Tirreno time trial win stokes Dennis' confidence for May

BMC Racing's Australian targeting GC at Giro d'Italia

Despite finishing well below his second place overall at Tirreno-Adriatico last year, Rohan Dennis (BMC Racing) said his win in the final time trial will give him a confidence boost as he makes his final preparations for a general classification run at the Giro d'Italia in May.

Dennis was never supposed to be BMC's go-to GC guy at Tirreno this year, choosing instead to tailor his training toward the Italian Grand Tour in less than two months. The leadership role at Tirreno started with Richie Porte, who then had to withdraw before the start due to illness.

"Once he was out, obviously, Damiano [Caruso] was called up as the leader for GC," Dennis said during the post-race press conference. "I was hopeful that I could try and repeat what I did last year or go a little bit better, but sometimes it just doesn't happen like that."

Dennis was on target for a good GC run over the seven-day race after BMC took out the opening team time trial. Dennis slotted into the runner-up spot behind Caruso, but things went downhill from there.

A series of low placings over the next five days saw him heading into the time trial in 85th place, 36:59 behind leader Michal Kwiatkowski (Team Sky), while Caruso was second overall. Dennis spent stage 5 in a breakaway and collected three KOM points, but otherwise he was not a factor in the stages.

That changed on Tuesday when he stormed over the 10km course in 11:14, unseating Mads Pedersen (Trek-Segafredo) from the hot seat by eight seconds and then holding off Jos van Emden (LottoNL-Jumbo) and Jonathan Castreviejo (Movistar) for the stage win. Better yet, Dennis' time was four seconds faster than his winning mark from the year before.

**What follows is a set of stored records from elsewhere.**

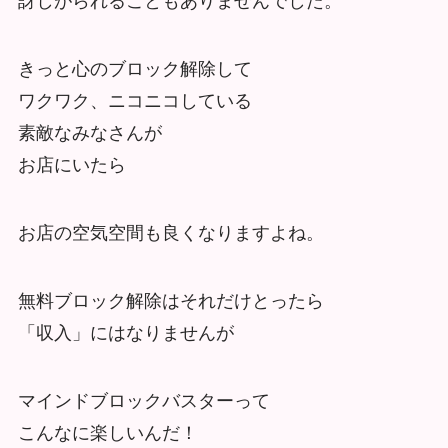
訝しがられることもありませんでした。
きっと心のブロック解除して
ワクワク、ニコニコしている
素敵なみなさんが
お店にいたら
お店の空気空間も良くなりますよね。
無料ブロック解除はそれだけとったら
「収入」にはなりませんが
マインドブロックバスターって
こんなに楽しいんだ！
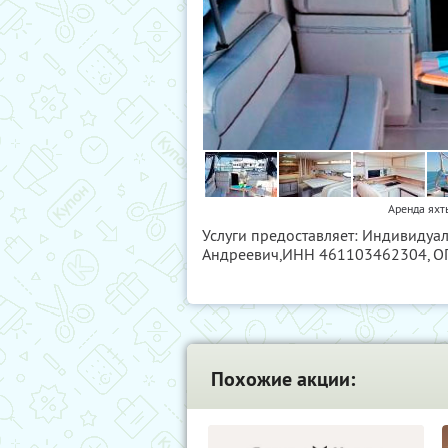
Аренда яхт
Услуги предоставляет: Индивидуа
Андреевич,
ИНН 461103462304
, 
Похожие акции:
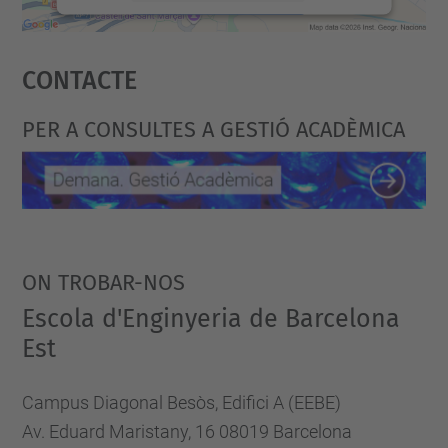
Accepta
Contacte
powered by
Usercentrics Consent
Management Platform
PER A CONSULTES A GESTIÓ ACADÈMICA
ON TROBAR-NOS
Escola d'Enginyeria de Barcelona
Est
Campus Diagonal Besòs, Edifici A (EEBE)
Av. Eduard Maristany, 16 08019 Barcelona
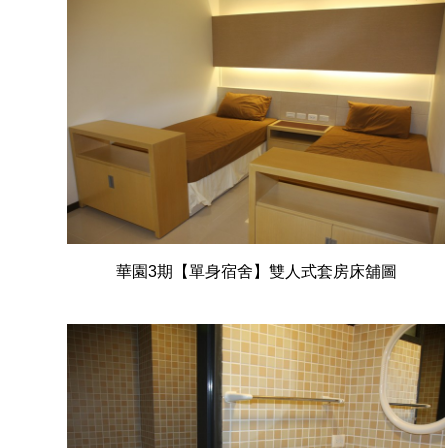
華園3期【單身宿舍】雙人式套房床舖圖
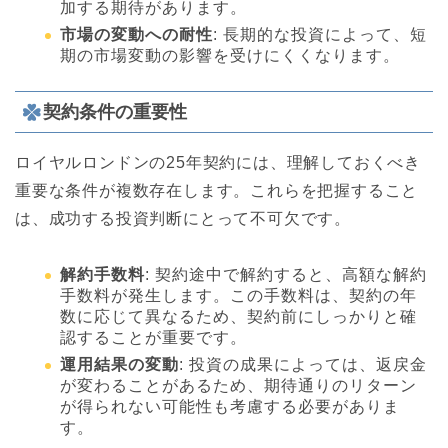
加する期待があります。
市場の変動への耐性
: 長期的な投資によって、短
期の市場変動の影響を受けにくくなります。
契約条件の重要性
ロイヤルロンドンの25年契約には、理解しておくべき
重要な条件が複数存在します。これらを把握すること
は、成功する投資判断にとって不可欠です。
解約手数料
: 契約途中で解約すると、高額な解約
手数料が発生します。この手数料は、契約の年
数に応じて異なるため、契約前にしっかりと確
認することが重要です。
運用結果の変動
: 投資の成果によっては、返戻金
が変わることがあるため、期待通りのリターン
が得られない可能性も考慮する必要がありま
す。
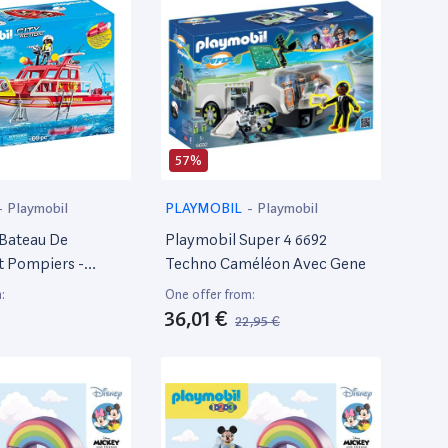
57%
-
Playmobil
PLAYMOBIL
-
Playmobil
 Bateau De
Playmobil Super 4 6692
t Pompiers -
Techno Caméléon Avec Gene
:
One offer from:
36,01 €
22,95 €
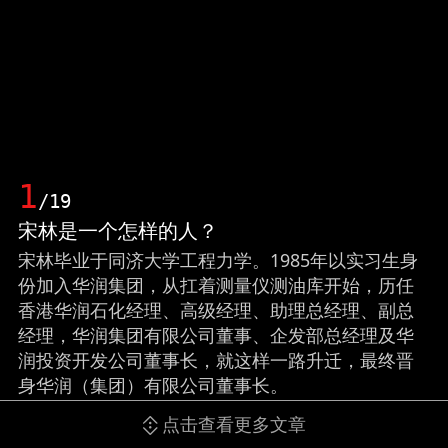
1
/19
宋林是一个怎样的人？
宋林毕业于同济大学工程力学。1985年以实习生身
份加入华润集团，从扛着测量仪测油库开始，历任
香港华润石化经理、高级经理、助理总经理、副总
经理，华润集团有限公司董事、企发部总经理及华
润投资开发公司董事长，就这样一路升迁，最终晋
身华润（集团）有限公司董事长。
点击查看更多文章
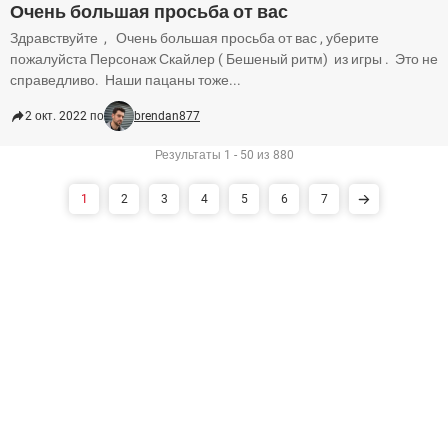
Очень большая просьба от вас
Здравствуйте , Очень большая просьба от вас , уберите
пожалуйста Персонаж Скайлер ( Бешеный ритм) из игры . Это не
справедливо. Наши пацаны тоже...
2 окт. 2022 по
brendan877
Результаты 1 - 50 из 880
1
2
3
4
5
6
7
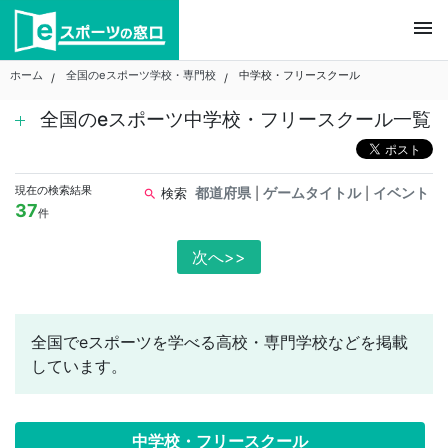
Skip
menu
to
content
ホーム
全国のeスポーツ学校・専門校
中学校・フリースクール
全国のeスポーツ中学校・フリースクール一覧
現在の検索結果
都道府県
ゲームタイトル
イベント
検索
|
|
search
37
件
次へ>>
全国でeスポーツを学べる高校・専門学校などを掲載
しています。
中学校・フリースクール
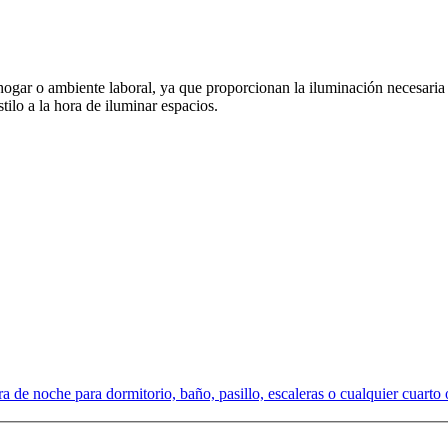
gar o ambiente laboral, ya que proporcionan la iluminación necesaria pa
ilo a la hora de iluminar espacios.
e noche para dormitorio, baño, pasillo, escaleras o cualquier cuarto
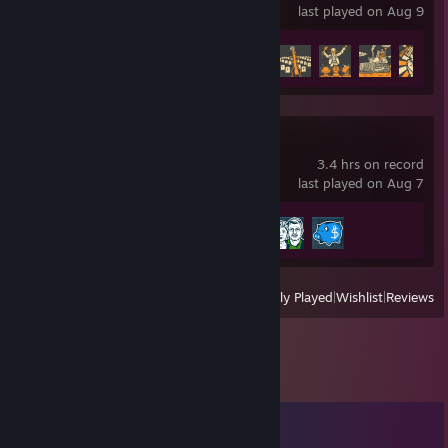
last played on Aug 9
Achievement Progress
15 of 32
House Flipper
3.4 hrs on record
last played on Aug 7
Achievement Progress
3 of 96
View
All Recently Played
|
Wishlist
|
Reviews
Comments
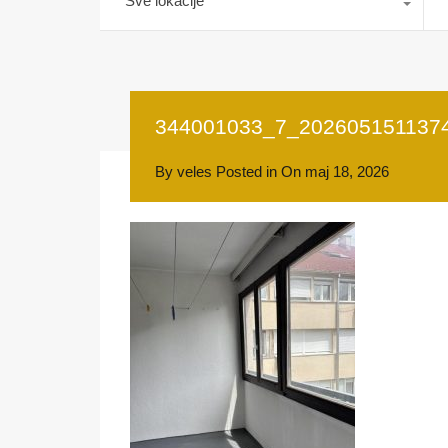
Sve lokacije
344001033_7_202605151137
By
veles
Posted in On
maj 18, 2026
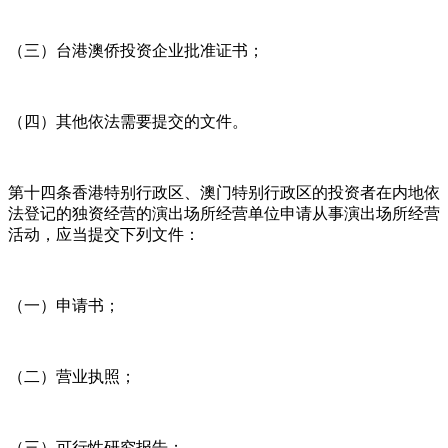
（三）台港澳侨投资企业批准证书；
（四）其他依法需要提交的文件。
第十四条香港特别行政区、澳门特别行政区的投资者在内地依
法登记的独资经营的演出场所经营单位申请从事演出场所经营
活动，应当提交下列文件：
（一）申请书；
（二）营业执照；
（三）可行性研究报告；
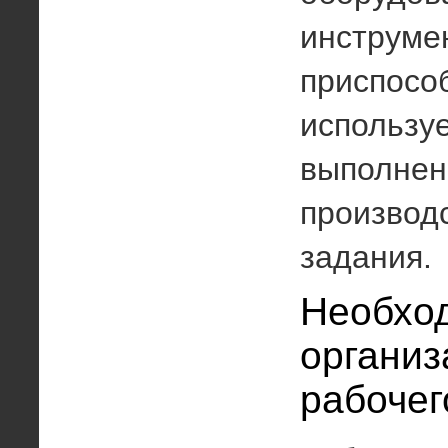
инструме
приспосо
использу
выполнен
производ
задания.
Необхо
организ
рабочег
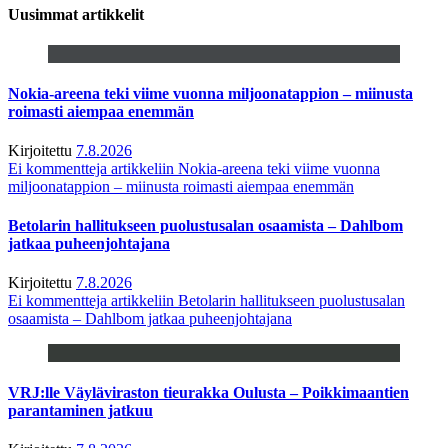
Uusimmat artikkelit
Nokia-areena teki viime vuonna miljoonatappion – miinusta
roimasti aiempaa enemmän
Kirjoitettu
7.8.2026
Ei kommentteja
artikkeliin Nokia-areena teki viime vuonna
miljoonatappion – miinusta roimasti aiempaa enemmän
Betolarin hallitukseen puolustusalan osaamista – Dahlbom
jatkaa puheenjohtajana
Kirjoitettu
7.8.2026
Ei kommentteja
artikkeliin Betolarin hallitukseen puolustusalan
osaamista – Dahlbom jatkaa puheenjohtajana
VRJ:lle Väyläviraston tieurakka Oulusta – Poikkimaantien
parantaminen jatkuu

"Yeah, it's good," he said when asked if the time gave him confidence. "I felt better this year in the time trial. I don't know if that's because I wasn't fighting for the GC for the whole week. That may have played a little bit part of it, but I try not to think about it."

Dennis said rather than focusing on his GC result, he'll look at the good signs that came out of his seven days in Italy.

"I was talking to my coach, and he said, 'Look, at this stage of your training it's perfectly normal that on the longer days you're going to struggle,' but I can take confidence out of what I did on the Scarponi memorial race day [stage 5], today and the team time trial. I can take confidence out of those three days."

Dennis, who has previously taken overall victories at the Tour Down Under, USA Pro Challenge, Tour of Alberta and Tour La Provence, has made it clear that he wants to be a GC rider for the Grand Tours. That experiment will begin in May at the Giro, and Dennis conceded on Tuesday that he's still got some work to do before the 2018 Giro rolls out with a prologue time trial in Jerusalem on May 4.

"What I've noticed is, last year I was quite good here, but there's a bit of a different approach this year," he said. "I'm lacking that sort of race distance over five hours, and that intensity I'm lacking at the moment.

"That's one thing we need to work on," he said. "The shorter distances or anything under five, I'm feeling good, but once we hit five it was a bit of a struggle for me. We're working toward that, and the next two months will be vital for that as well."

Dennis started his season in early Janaury at home with the Australian national championships, followed by the Tour Down Under and Cadel Evans Great Ocean Road Race. From there he travelled to the desert for the Abu Dhabi Tour, where he also won the individual time trial, and now Tirreno. His next step will be a short rest and then more Giro build up.

"It's been a pretty heavy last two, two-and-a-half months of racing," he said. "So I'll have a bit of a rest and prepare for my next race, which is Romandie, and then into the Giro. Hopefully, there will be a big build up into May. Romandie will be the last bit of touch up hopefully, and then off to Israel."

Dennis has a good shot of leading the Giro after the rolling 9.7km prologue time trial in Jerusalem, but he said winning the opening test and wearing the maglia rosa for stage 1 is not a high priority.

"It's going to be day by day sort of thing," he said of the three-week race. "Obviously, with the prologue, if I don't take pink that day it's not going to be that big of a deal. It's going to be an opportunity to take some time on my GC rivals, but I'm trying to look at a bigger picture of the whole three weeks and trying to perform the whole time. So if I don't win the first day it's not a big deal to me."